How do I search a database using a specific field search? This code also needs to be secured from SQL injection but here is the basic code for learning purposes. The database connects but doesn't show the data. Please help!
Here is the html input form.
<h2>Search</h2>
<form name="search" action="searchresults.php" method="POST">
Seach for: <input type="text" name="find" /> in
<Select NAME="field">
<Option VALUE="firstName">First Name</option>
<Option VALUE="lastName">Last Name</option>
<Option VALUE="email">email</option>
</Select>
<input type="hidden" name="searching" value="yes" />
<input type="submit" name="search" value="Search" />
</form>
Here is the basic connection and table output. some of the code may be missing.
<?php
mysql_connect("127.0.0.1", "root", "pass") or die(mysql_error()) ;
mysql_select_db("users") or die(mysql_error()) ;
// We preform a bit of filtering
$find = strtoupper($find);
$find = strip_tags($find);
$find = trim ($find);
$email=$_POST['email'];
$find=$_POST['find'];
$field=$_POST['field'];
$data="SELECT firstName, lastName, email FROM userInfo WHERE upper($field) LIKE '% $find%'";
$result = mysql_query($data);
$count=mysql_numrows($result);
if($count > 0){
echo '<table align="center" width="800" border="0" cellpadding="4">';
echo '<tr height = 200><td>';
echo "<h1><font size='4' color='red'>Search Results</h1></font>";
echo "<table>";
echo "<table border='0' width='750' align='center'>";
echo "
<td width='30%' align='center'>First Name</td>
<td width='30%' align='center'>Last Name</td>
<td width='40%' align='center'>Email</td>";
echo "</tr>";
$row_number = 1;
while ($row = mysql_fetch_array($data)) {
$id= $row["id"];
$firstName= $row["firstName"];
$lastName= $row["lastName"];
$email= $row["email"];
for ($i=0; $i<3; $i++) {
echo"<td><font size =\"4\" color=\"black\"> $row[$i]</td>";
}
echo"</tr>";
$row_number++;
}
echo "</table>";
echo '</td></tr>';
echo '</table>';
}
?>
$data="SELECT firstName, lastName, email FROM userInfo WHERE upper($field) LIKE '% $find%'";
That space LIKE '% $find%'";
probably isn't correct
This is because upper($field) returns string, not the column-name that you might expect. Sql is built like 'FIRSTNAME'(as string) LIKE '% BOB%', which is false (because string 'FIRSTNAME' does not contain ' BOB'.

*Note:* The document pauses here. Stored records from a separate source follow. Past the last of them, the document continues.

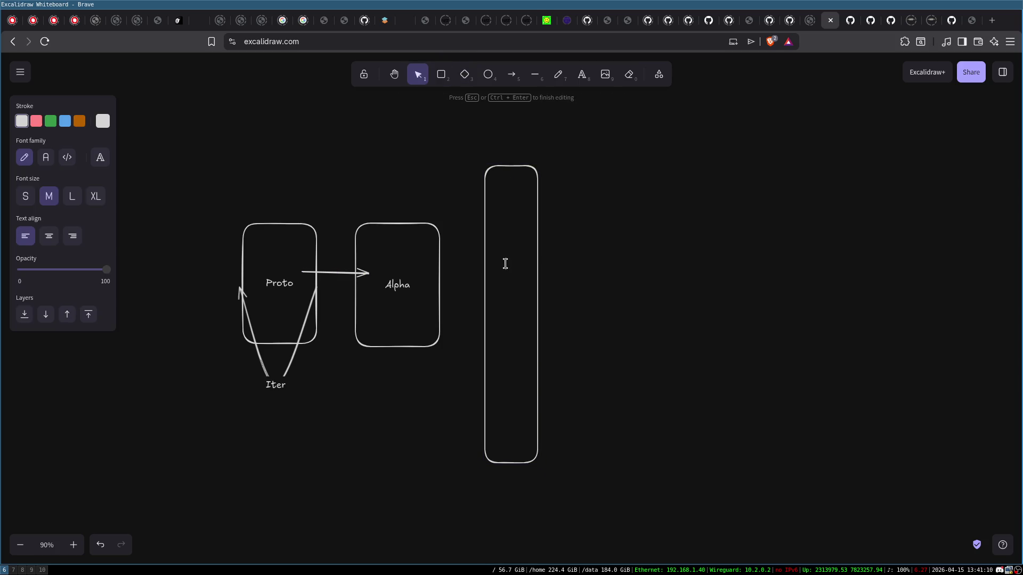
type("STatic")
key("Left")
key("Left")
key("Left")
key("Delete")
type("t")
left_click(647, 321)
- Draw a new box above-left of Proto and start its label
left_click(504, 263)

And one more problem, two spaces included before $find, even when user try to find 'BOB', db does not find 'BOB' because it does not includes two space before BOB.
To make this work, you have to prepare column name outside of sql world like below:
$searchField = strtoupper($field);
$data="SELECT firstName, lastName, email FROM userInfo WHERE `$searchField` LIKE '%$find%'";
Note that field name cannot be parameterized using prepare statement AFAIK so you have to do much care of it.